CBR Q: How are Amadeus’s global distribution system and other airline IT solutions being delivered?

The global distribution business is around booking and reservation, connecting travel agencies with airlines, railways and hotels – which is roughly between two-thirds and 75% of our business model. We then have the airlines IT solutions, which is anything between 25% and one third of our revenue. We support the day-to-day processes of airlines from the IT side: check in, boarding, baggage tech printing, and load plans – a mission critical service because if the service is unavailable then they can’t board the plane. We also have a third business which looks at research and development, enabling insight into new business opportunities.

CBR Q: In providing a highly mission critical service, how do you deal with downtime and other disruptions that could happen?

We try to avoid them. We also have very specific and best practice processes to resolve these issues very quickly. One is we have the best people to resolve the problem. We have also ensured that our architecture and design of our infastructure allows for our service to still operate, even in the event of failure. So if we’re having a problem, we can switch over to either the infastructure or architecture so that the service disruption is minimal.

From my perspective, service stability is not a challenge for us; it’s something that you’re continuously working on. There is no business that has zero disruption. You also get from time to time a power cut in electricity and what you want is that these power cuts are minimised.

CBR Q: The market for data centres is moving to more of software defined approach. Where does Amadeus fit in?

What you can do today is you can make the application in a way that you don’t have to install and run it. You take a file, you click on it and it runs. That’s what people call the software defined data centre, and that’s what we’re doing as well because it’s actually one of our core strategies to make sure that we get increased agility. So if we want to provide faster services in the future, then we need to be able to provision those applications faster, which means we need to bring them to the computer faster. So what we’re doing is we have pre-reserved computers and we now have the technology that as the application arrives, we start it up and we’re done.

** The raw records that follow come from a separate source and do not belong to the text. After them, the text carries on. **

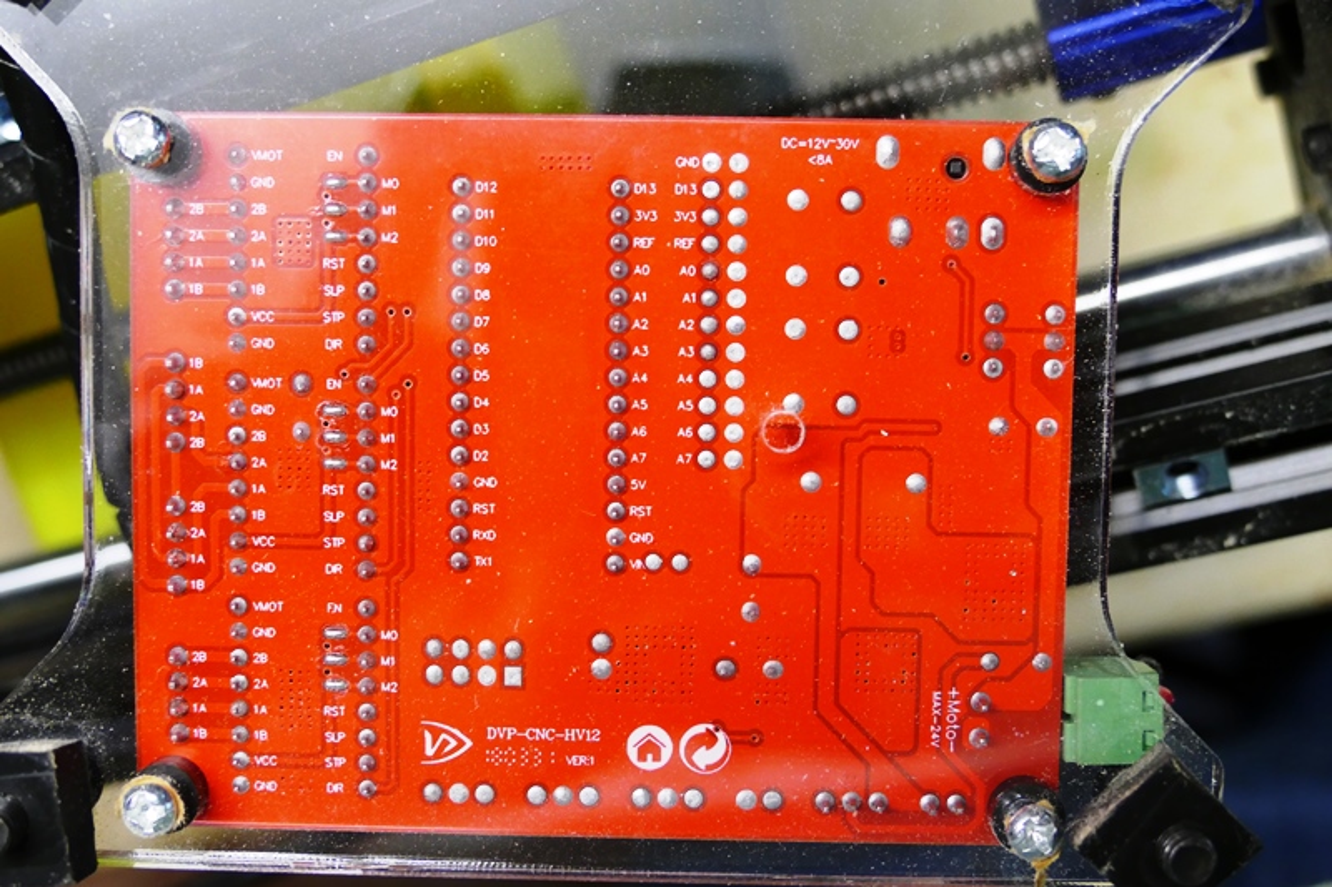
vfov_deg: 31.9
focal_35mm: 42
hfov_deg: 46.4
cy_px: 444
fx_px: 1554
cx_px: 666
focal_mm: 15.26
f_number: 3.2
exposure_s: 1/80
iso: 800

We started a couple of years ago and we’re continuously doing it.

CBR Q: What techniques are you deploying to keep your data centre cool?

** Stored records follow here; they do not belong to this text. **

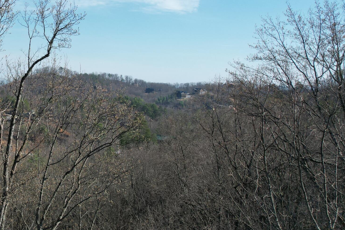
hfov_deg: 39.1
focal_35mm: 45
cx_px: 9
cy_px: 89
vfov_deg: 29.7
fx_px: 431
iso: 130
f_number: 2.8
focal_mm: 8.38
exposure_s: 1/2000
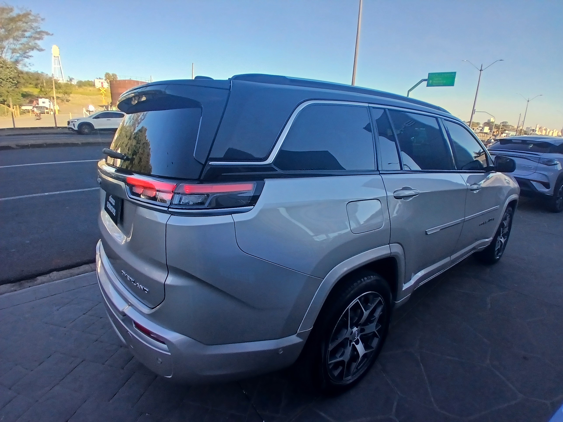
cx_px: 282
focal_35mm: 17
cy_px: 211
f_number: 2.2
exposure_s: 1/411
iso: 50
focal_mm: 1.4
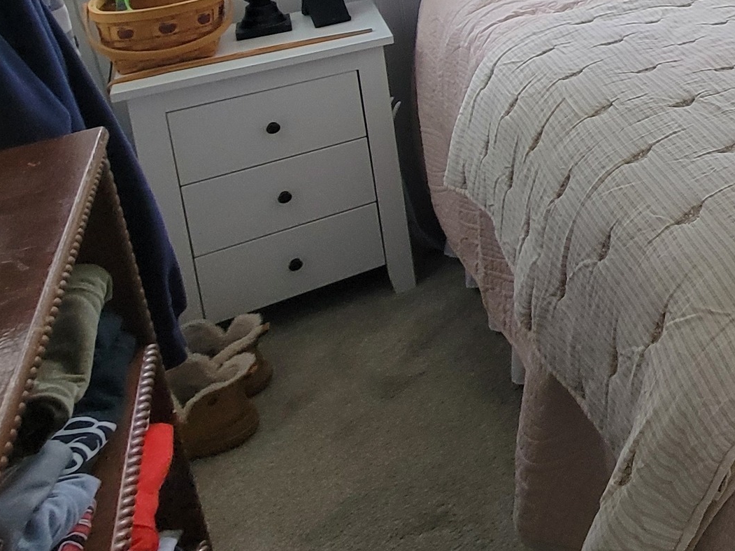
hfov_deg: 33.1
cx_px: 994
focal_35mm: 38
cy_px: -136
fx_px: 807
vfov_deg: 30.9
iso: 200
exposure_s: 1/60
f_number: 2.2
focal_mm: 2.2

If it’s very hot here, we’re using normal air conditioning. This climate here is not the warmest and it’s good because in winter, we’re using outside air to cool it. We also have, as you can imagine, our own well, which provides us with cool water, allowing us to do emergency cooling. There’s a pretty nifty operation here as we need to make sure there is no service disruption and the worst thing that could happen here is if we couldn’t cool the computers or we were losing power.

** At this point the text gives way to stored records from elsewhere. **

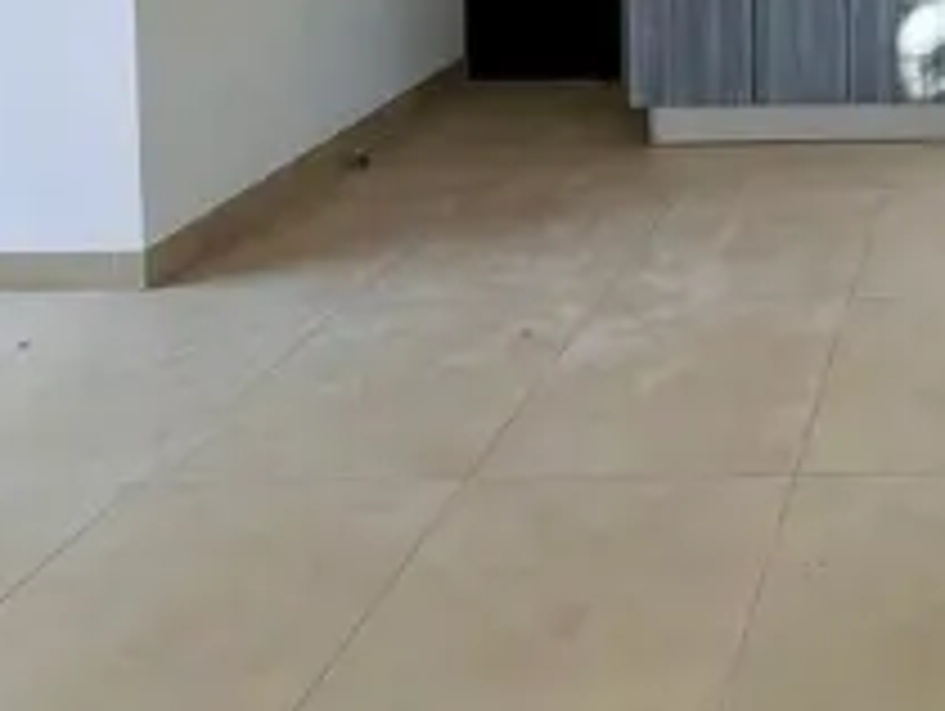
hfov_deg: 38.2
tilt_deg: -1.8
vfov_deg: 28.5
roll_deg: +0.6
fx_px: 1093
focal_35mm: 40
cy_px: -248
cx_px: 1058
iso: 64
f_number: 2.2
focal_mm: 2.22
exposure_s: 1/120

The data centre itself is actually three data centres that are redundant and totally independent. Let’s say two data centres are coupled from the power and cooling perspective, which means if we’re losing heat, power and cooling, we can lose one of the data centres completely without any service disruption.

CBR Q: How do you find competing with Sabre, Pegasus and Datalex among other players?

We’re not commenting on competition, but absolutely there are challenges ahead. It’s not as if our competition is sleeping, there is fierce competition going on but we’re investing an extraordinary amount in R&D, innovation. We’ve always been on the forefront of technology with new services, with our R&D figures between 12-15% of revenues in Europe. Statistics say we’re one of the leading research institutions or have among the highest research share in Europe.

CBR Q: What other developments is Amadeus looking into?

We want to put people where the machines are, creating impact value by interacting with the customer. The long-term vision for the software defined data centre is full automation, similar to the Amazon model. We want to drive this one step further where in the future our internal business people can configure the services and there’s nobody in global operations doing a thing.